Mr. Nolte adds that the group is more interested in helping students than in increasing its membership.

While some college and university administrators have been active in preventing cult-like groups from operating on their campuses, others feel it isn't their responsibility and say they are worried that the organizations will carry out threats to sue. Some have let campus chaplains handle the situation.

Ms. Kisser of the Cult Awareness Network says colleges can educate students about cults in general without risking litigation. How to look for unethical recruiting techniques and where to draw the line between excessive pressure and legitimate demands on time are topics students should be educated about, she says.

"I think that colleges do have some responsibility," Ms. Kisser says, "Just as they would have some responsibility to protect their female students from rapists on campus, I think they also have the same responsibility to protect minds from being raped by groups that are unethical and using college campuses for recruiting."

Some groups have encountered roadblocks when trying to spread their word on campuses. At the University of South Florida, Maranatha was not allowed to use campus facilities for one semester in 1987 and was fined $50 for violating university policies that prohibit solicitation of funds at meetings.

At Kansas State University, Maranatha lost the right to use campus facilities because members were found to have violated the university's policy on door-to-door solicitation and its honesty in publicity rules. Boston University has ordered non-student members of the Boston Church of Christ to stay out of residence halls.

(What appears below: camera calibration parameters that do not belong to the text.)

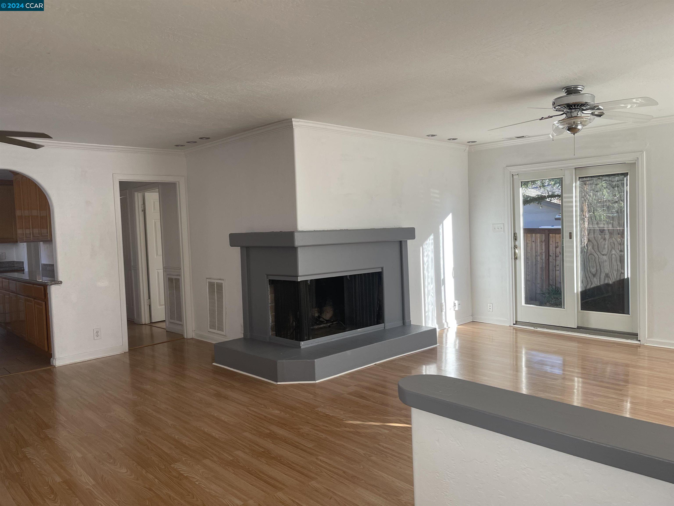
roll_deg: +1.0
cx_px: 337
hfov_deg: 69.4
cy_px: 253
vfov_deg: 54.9
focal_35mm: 25
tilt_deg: -3.8
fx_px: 487
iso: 50
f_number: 1.6
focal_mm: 5.1
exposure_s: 1/121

The Rev. Robert Watts Thornburg, dean of the Marsh Chapel at Boston University, says the Boston Church of Christ continues to be a major problem.

Mr. Thornburg says he gets about eight complaints from parents each week about the group, and more than a dozen students drop out of the university each semester to work for it.

Educational programs in the residence halls, Mr. Thornburg says, have had some effect in alerting students to what he says are the possible dangers of joining the group.

Ronald N. Loomis, director of unions and activities at Cornell University and until last month the national president of the Cult Awareness Network, was one of the first administrators in the country to initiate a cult-education program.

About 11 years ago Mr. Loomis began coordinating cult-awareness programs, including filmstrips and testimonials by ex-cult members, for residence-hall assistants and other students. In a typical academic year, he says, several thousand students attend the programs.

Cult-like evangelical groups concern Mr. Loomis because they appear traditional. "It's very difficult for students or campus ministers to tell the difference," he says. "You really have to probe beneath the surface to see the difference."

The University of California at Berkeley last spring appointed a committee to investigate cult activities on its campus. The committee includes faculty and staff members, counselors, academic advisers, and a lawyer.

Hal Reynolds, a Berkeley student-affairs administrator, says many more complaints about cults had been received in academic 1988-89 than in previous years. The committee decided to make up fliers to tell staff members and new students about cults and to train about 200 student-life staff members to educate other students about potential dangers.

At Western Michigan University, campus ministers have been informing counseling-center employees, student staff members, residence-hall directors, and students living in the dormitories about the potential dangers of cults. Ronald B. Grant, a United Methodist campus minister, says several cult-like groups exist at Western Michigan and adds that the education program has been somewhat successful in making students more aware of them.

However, Charles G. Donnelly, director of student life and associate dean of students at the university, says he hasn't had complaints about campus religious groups in several years. He adds that he wouldn't characterize any of the groups as cults.

Mr. Donnelly says the campus ministers are not employed by the university and the administration does not get involved in cult education. "Why should we get involved?" he asks. "We have no proof that anything is going wrong."